MMseqs2 Release 15-6f452

31 Oct 09:22
Compare
Choose a tag to compare

MMseqs2 Release 15 brings efficient single query searches with low memory overhead through the new ungapped-prefiltering mode (--prefilter-mode 1). We also improved our greedy clustering algorithm and added a large swath of smaller fixes and features. Thanks to all contributors for their vital contributions and fixes.

Breaking

  • Updated greedy cluster algorithm. The clustering picks better representatives to respect the sequence identity and coverage criteria. (2568829) Thanks @bbuchfink

New Features and Enhancements

  • Implement additional prefilter modes (standard double k-mer prefilter, ungapped prefilter, exhaustive searching) (5e119e9)
  • Added createclusearchdb and mkrepseqdb modules to build cluster-search databases, this was implemented for Foldseek, cluster-search in MMseqs2 will be implemented at a later point (9ae4458, 80f8b0b, 542f362, ad6dfc6, 91f2a6a, 8310cd6, 0019026, 76b7df1)
  • Implement target-side similar k-mer search mode for sequence-sequence prefiltering (71dd32e)
  • Rework ungappedprefilter to improve performance and expose additional parameters such as taxon filtering and db-load-mode to ungappedprefilter (8a89305, 800eb09, eb01b5b, 20d3afc)
  • Added gappedprefilter module for Smith-Waterman prefiltering, similar to ungappedprefilter (df77d9e)
  • Reworked pairaln for the ColabFold greedy taxonomy pairing mode (1514015)
  • Implemented experimental module for A3M filtering (167bbd1, 499bb73)
  • Implemented weighted clustering (bd080e6, b36070a, fd1837b) Thanks @AnnSeidel
  • Precomputed indices without k-mers can be created with --index-subset (314c1f0, 8fe3bf9)
  • Add result2neff module to extract Neff scores (4148e09) Thanks @neftlon
  • Add ppos format-output to convertalis for count of positive substitution scores (5edc79b) Thanks @Dohyun-s
  • Speed-up FASTA parsing in kseq.h with memchr (98406dd) Thanks @valentynbez @kloetzl

Bugfixes

  • Add min and max modes for result2stats (19dce03, 61e7734) Thanks @ClovisG
  • Fixed a segmentation fault in ca3m with the same database (f5f780a) Thanks @ClovisG
  • Fix crash when some input file sizes are an exact multiple of 4096 in convertalis and gff2db (712f288) Thanks @RuoshiZhang
  • Fixed issues for GTDB r214 database creation (4b52296) Thanks @apcamargo
  • Fix source number being limited to 16-bit (65k) (1d62fa0)
  • kseq now correctly handles input sequences larger than 2^31 bytes (07ca4a7)
  • Fixed unpackdb to work without a .lookup file and added support for writing compressed files (92d8cc3, 570e3ed)
  • createindex --check-compatible check the k-mer threshold correctly now (bb0a1b3)
  • Fixed prefilter exclusively long result lists reading to result truncation.
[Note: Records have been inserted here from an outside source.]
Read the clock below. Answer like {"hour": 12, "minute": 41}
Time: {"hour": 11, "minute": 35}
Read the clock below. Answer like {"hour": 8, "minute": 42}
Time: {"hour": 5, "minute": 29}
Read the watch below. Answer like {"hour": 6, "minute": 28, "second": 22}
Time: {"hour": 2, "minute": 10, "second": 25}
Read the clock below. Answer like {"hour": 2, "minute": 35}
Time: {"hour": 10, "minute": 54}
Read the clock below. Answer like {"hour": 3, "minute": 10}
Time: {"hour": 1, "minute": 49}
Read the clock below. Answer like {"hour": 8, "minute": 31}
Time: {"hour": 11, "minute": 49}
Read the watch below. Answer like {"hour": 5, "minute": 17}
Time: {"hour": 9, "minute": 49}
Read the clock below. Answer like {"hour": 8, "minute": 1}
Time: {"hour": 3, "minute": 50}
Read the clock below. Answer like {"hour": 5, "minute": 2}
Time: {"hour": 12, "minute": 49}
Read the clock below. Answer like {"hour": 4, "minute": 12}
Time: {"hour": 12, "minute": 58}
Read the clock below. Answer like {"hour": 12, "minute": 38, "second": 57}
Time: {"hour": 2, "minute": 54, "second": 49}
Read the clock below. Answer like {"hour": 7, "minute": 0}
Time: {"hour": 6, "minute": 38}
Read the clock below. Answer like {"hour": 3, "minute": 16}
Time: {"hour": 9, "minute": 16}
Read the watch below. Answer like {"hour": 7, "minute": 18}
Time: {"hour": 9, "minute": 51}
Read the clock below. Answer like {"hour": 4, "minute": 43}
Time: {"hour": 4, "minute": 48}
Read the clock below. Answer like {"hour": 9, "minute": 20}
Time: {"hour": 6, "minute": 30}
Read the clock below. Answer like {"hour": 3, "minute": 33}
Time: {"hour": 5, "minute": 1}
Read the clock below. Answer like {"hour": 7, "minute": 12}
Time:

This was primarily a Foldseek issue and shouldn't affect MMseqs2 (ed4c55f)
  • Corrected handling of multiline checks in createdb (6b93884)
  • Fix crash by disabling wrapped scoring when the target sequence is shorter than the query (8459b6b) Thanks @AnnSeidel
  • Fixed logic in reciprocal-best-hit by removing resAB_sort (3bcbdba) Thanks @StephanieSKim
  • Corrected handling of differently ordered parts of sequence databases in concatdbs (ea17d30)
  • Fix --single-step-clustering misspelled in cluster warning (fa6c093) Thanks @valentynbez

Build and Compatibility Updates

  • Addressed build and compatibility issues, including updates for newer compilers and architectures (e.g., Mac ARM64) (e26b9ad, 3e43617, b341b66, 932d32b) Thanks @A-N-Other
  • Added Mac ARM64 support in GitHub actions and updated from Ubuntu 18.04 to a newer image (1fea43d, 05132de)
  • Updated regression testing to fix errors in MPI test (2113766)

Developer

  • Introduced base: prefix to enable inheriting subprojects to find shadowed modules (i.e. Foldseek shadows createdb, but can use base:createdb to use the MMseq2's one) (90aa913)
  • Exported build architecture in CMake so subprojects can use it (fce06b1)

MMseqs2 Release 14-7e284

13 Oct 12:31
7e28409
Compare
Choose a tag to compare

This is a major release containing features implemented for ColabFold, Foldseek, MMseqs2 profile-profile (not published yet, and still in preview) and many bugfixes. Thanks a lot to the contributors who submitted bug fixes.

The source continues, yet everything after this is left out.